本题任务: 把阅读文本中从“我们经历过的很多事情,跟如今”起到“花生鲜有储备……这对话就没法进行下去了。”止的这一段一字不改地重新录入。

阅读文本:
▶

初一我要吃元宵

来源:北京晚报
2015-02-23 14:09:18

  我们经历过的很多事情,跟如今的孩子,那是怎么也解释不清楚的。比如我跟他们说,我小时候,要想在正月十五之外的日子随时吃上元宵,几乎等于痴心妄想。一众少男少女——我的3岁、15岁、19岁以及23岁的侄子、侄女、女儿们,眼睛瞪得溜圆:不会吧!您买不到现摇出来的,超市里买包速冻汤圆总可以的;再不济,您买包江米粉,回家和成面,弄点芝麻花生加上糖,自己包几个不就得了?要是您口味特别,弄点咸的、咸甜的、辣的、麻婆的,比如咸菜、叉烧肉、辣椒、胡椒粉搁里面,也随您的便啊……我跟他们说那个时候没有超市,不懂速冻,几乎找不到江米粉,芝麻花生鲜有储备……这对话就没法进行下去了。

◀

数据摘录:
▶

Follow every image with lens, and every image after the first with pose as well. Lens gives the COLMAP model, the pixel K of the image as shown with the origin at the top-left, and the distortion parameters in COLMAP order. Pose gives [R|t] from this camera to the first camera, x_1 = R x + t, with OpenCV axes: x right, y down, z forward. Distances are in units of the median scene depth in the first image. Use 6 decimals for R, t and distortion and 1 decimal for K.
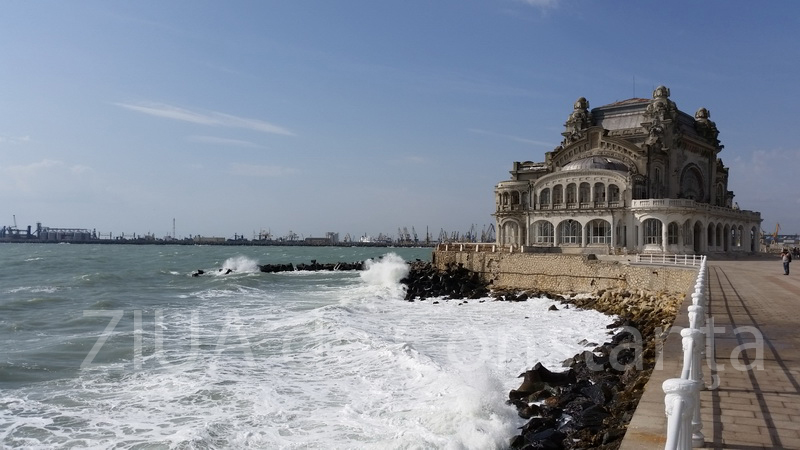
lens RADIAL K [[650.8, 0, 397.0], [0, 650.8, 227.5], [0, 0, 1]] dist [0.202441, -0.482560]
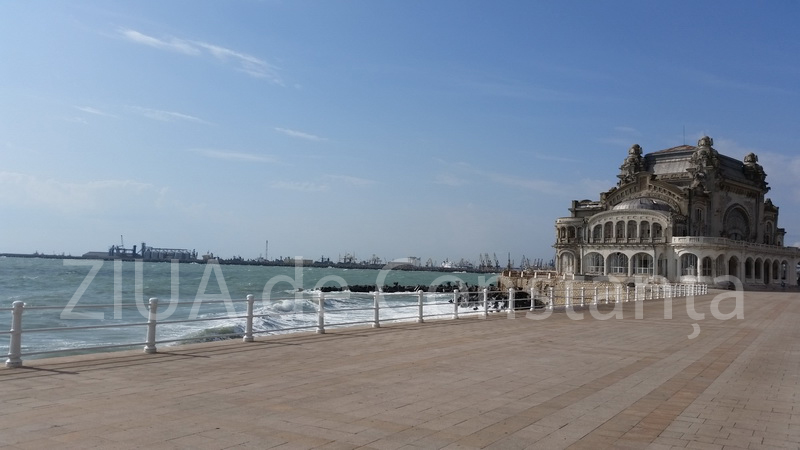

◀

作答区:
我们经历过的很多事情,跟如今的孩子,那是怎么也解释不清楚的。比如我跟他们说,我小时候,要想在正月十五之外的日子随时吃上元宵,几乎等于痴心妄想。一众少男少女——我的3岁、15岁、19岁以及23岁的侄子、侄女、女儿们,眼睛瞪得溜圆:不会吧!您买不到现摇出来的,超市里买包速冻汤圆总可以的;再不济,您买包江米粉,回家和成面,弄点芝麻花生加上糖,自己包几个不就得了?要是您口味特别,弄点咸的、咸甜的、辣的、麻婆的,比如咸菜、叉烧肉、辣椒、胡椒粉搁里面,也随您的便啊……我跟他们说那个时候没有超市,不懂速冻,几乎找不到江米粉,芝麻花生鲜有储备……这对话就没法进行下去了。